But then the tide turned, and since the beginning of April, prices have been falling sharply across the country.

This can be seen partially in the chart, which is based on data from CEPEA, a market research body linked to the University of São Paulo.

The chart shows pig prices in the five major producing states in Brazil. It clearly shows how the two states of Minas Gerais (MG) and São Paulo (SP) constantly outperform the three southern states in terms of price. This is because, in those two states, there is still an active market for hogs, with many producers and many buyers.

However, the industry in the south is dominated by the big integrations, now ruled by Brazil Foods, which incorporates what were previously three big companies, Sadia, Perdigão and Avipal. As Brazil Foods, they have upwards of 400,000 sows.

In this situation, the market for independent hogs is limited. The big companies are self-sufficient in production, and recently the few remaining independent producers in our state, Rio Grande do Sul (RS), complain of a total lack of buyers. Even at low prices, they cannot move their hogs. After a transition period of some ten years, this would appear to be the final death-knell for independent production in this state.

The chart also shows that, after a period of high prices in November 2010, there was a constant collapse until March, when prices started picking up. But this was short-lived, with prices quickly stabilizing in April, and since mid-April the collapse began again (not shown on the chart).

Once again, the question: what explains this? Well, Brazilian exports have been mediocre this year and what had been sustaining prices (or stopping them falling further) was the domestic market. But over recent weeks, this too has held back, probably due to falling beef prices. Brazilians in general prefer to eat beef, and only move to pork to keep the total meat bill within their budget. With high beef prices earlier in the year, the pork market rebounded.
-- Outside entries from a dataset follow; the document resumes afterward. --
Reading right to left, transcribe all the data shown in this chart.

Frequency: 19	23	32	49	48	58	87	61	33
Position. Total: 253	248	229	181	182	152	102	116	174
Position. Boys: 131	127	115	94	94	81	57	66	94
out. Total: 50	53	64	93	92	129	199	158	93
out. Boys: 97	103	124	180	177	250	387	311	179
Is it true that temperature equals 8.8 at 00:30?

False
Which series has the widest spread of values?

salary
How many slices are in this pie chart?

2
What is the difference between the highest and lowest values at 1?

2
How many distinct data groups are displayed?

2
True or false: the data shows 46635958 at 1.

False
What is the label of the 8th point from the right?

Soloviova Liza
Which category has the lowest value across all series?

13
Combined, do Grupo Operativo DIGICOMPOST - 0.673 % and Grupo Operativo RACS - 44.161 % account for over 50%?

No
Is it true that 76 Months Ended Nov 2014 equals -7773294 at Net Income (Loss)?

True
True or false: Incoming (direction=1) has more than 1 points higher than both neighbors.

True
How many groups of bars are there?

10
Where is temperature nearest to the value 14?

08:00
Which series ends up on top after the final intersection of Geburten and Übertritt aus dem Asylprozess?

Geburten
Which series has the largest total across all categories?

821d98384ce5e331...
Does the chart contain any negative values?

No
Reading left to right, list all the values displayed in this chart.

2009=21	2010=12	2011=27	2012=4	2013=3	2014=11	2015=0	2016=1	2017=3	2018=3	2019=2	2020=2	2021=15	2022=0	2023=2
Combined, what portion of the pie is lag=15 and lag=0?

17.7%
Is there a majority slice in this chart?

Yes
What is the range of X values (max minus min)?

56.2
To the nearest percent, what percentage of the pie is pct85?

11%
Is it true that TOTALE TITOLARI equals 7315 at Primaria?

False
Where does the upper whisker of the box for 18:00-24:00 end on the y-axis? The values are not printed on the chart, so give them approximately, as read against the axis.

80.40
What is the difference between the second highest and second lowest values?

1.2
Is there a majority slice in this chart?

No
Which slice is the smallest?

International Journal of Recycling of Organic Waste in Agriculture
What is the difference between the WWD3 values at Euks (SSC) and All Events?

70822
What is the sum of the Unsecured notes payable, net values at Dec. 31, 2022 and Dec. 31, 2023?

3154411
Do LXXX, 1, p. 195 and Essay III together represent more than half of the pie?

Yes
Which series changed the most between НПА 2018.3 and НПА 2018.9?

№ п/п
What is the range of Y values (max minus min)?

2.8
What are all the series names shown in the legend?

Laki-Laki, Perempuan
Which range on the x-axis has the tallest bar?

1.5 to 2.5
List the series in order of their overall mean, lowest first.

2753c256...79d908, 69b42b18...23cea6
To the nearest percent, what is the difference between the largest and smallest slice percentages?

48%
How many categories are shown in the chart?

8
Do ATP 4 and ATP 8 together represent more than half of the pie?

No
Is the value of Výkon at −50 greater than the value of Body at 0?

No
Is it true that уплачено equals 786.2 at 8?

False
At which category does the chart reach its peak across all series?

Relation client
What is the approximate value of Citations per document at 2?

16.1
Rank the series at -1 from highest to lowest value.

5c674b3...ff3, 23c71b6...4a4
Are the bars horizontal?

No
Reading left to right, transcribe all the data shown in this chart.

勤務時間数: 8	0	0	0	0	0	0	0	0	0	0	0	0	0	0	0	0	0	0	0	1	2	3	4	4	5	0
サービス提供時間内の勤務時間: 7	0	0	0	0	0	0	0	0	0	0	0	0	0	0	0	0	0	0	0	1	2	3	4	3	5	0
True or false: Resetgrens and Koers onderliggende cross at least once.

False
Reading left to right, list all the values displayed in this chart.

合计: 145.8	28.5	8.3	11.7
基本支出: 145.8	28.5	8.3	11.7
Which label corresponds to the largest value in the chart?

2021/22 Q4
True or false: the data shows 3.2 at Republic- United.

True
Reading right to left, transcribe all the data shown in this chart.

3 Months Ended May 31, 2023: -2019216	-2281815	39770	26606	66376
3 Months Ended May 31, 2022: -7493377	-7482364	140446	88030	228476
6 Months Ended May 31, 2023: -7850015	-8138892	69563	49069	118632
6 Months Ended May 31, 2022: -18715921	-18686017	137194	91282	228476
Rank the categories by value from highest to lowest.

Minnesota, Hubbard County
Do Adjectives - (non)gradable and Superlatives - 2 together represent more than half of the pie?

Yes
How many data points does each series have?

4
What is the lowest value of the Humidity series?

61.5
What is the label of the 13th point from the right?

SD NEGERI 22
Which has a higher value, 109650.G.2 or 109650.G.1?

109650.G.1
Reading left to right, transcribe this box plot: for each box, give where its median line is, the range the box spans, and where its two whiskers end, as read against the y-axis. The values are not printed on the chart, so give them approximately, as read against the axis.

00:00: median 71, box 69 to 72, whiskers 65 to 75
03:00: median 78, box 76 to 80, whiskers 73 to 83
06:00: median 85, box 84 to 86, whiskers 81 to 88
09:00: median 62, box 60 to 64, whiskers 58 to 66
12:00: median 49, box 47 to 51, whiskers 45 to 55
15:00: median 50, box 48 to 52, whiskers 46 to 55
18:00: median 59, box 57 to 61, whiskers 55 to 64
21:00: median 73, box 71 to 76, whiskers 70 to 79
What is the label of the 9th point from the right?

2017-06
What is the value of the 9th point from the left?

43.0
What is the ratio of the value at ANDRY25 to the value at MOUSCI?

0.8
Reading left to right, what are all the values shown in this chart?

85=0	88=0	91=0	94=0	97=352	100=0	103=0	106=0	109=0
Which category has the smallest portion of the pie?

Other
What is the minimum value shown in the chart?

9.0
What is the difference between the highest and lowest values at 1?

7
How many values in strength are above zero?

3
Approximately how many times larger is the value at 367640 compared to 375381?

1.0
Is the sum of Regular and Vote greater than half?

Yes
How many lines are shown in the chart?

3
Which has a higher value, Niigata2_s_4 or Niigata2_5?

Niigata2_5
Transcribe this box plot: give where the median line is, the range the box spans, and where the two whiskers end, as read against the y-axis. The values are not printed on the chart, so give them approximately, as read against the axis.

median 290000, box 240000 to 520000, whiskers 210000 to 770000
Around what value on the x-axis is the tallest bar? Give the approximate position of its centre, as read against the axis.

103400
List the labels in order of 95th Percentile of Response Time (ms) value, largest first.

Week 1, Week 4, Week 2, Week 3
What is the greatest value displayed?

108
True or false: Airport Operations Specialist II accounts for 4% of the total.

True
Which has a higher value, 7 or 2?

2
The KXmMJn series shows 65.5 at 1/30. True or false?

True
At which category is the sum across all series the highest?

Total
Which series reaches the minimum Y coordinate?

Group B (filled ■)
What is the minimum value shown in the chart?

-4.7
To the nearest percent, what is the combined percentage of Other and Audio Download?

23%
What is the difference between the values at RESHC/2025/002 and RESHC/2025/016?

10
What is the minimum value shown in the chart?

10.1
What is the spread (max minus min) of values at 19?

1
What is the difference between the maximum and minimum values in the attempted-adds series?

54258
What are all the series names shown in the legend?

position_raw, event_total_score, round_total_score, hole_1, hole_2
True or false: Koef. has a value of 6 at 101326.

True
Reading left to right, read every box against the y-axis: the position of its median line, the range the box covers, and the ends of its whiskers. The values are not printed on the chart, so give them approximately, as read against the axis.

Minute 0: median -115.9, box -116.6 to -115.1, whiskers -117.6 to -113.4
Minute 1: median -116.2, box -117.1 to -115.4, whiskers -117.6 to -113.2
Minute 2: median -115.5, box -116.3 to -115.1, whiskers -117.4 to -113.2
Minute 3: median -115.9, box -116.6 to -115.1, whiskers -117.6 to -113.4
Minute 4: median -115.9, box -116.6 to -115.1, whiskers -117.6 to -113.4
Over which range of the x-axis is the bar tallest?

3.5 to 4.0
Now that beef has fallen, the pork market has slumped.

Prices in the south of Brazil are now around US$ 1.34 per kg live weight, while production costs are about US$ 1.60. So a market hog brings a loss of nearly US$30. And the immediate price tendency seems to be downwards. Some producers in RS reported during the week of May 16 that they couldn’t find buyers at US$ 1.18. Well, not selling, technically they don’t make a loss, but, as we know, their dilemma is much worse. No money coming in to buy feed for more hogs than they should have. Those who have been there know how heart wrenching this is.

The chart shows export performance over the last 12 months, in terms of volume and income. It can be seen from the volume bars that a decline began in October last year which only reversed in February this year, and slowly. There seems to be a trend of rising volume - it remains to be seen if this will continue. The blue income line shows a rising income in US$, indicating higher prices. But over this period the Brazilian currency has appreciated against the dollar, which means that in local currency the increase has been much less. And not enough to prevent the severe fall in hog prices.

On 11 April, the President of Brazil, Dilma Rousseff, arrived in China on an official visit, and within a few hours it was announced that China would begin to import pork from Brazil. This is an important break-through, but as yet has made no noticeable impact on domestic prices. As usual, there will be a period of discovery, trying to work out what real effect it will have. So far, only three plants have been approved by the Chinese, and the talk is of 200,000 tonnes over 5 years. It will obviously help the market in the medium term, but is not a magic wand to solve present problems. First shipments are expected to go in the final quarter of 2011.

Feed prices have fallen slightly, but not significantly, once again not bringing hope to the beleaguered producers. Different regions of Brazil show different results. In the Center West, corn has been harvested recently, and export prices have fallen, allowing prices to drop slightly. But in the south, prices have held steady, bringing no relief.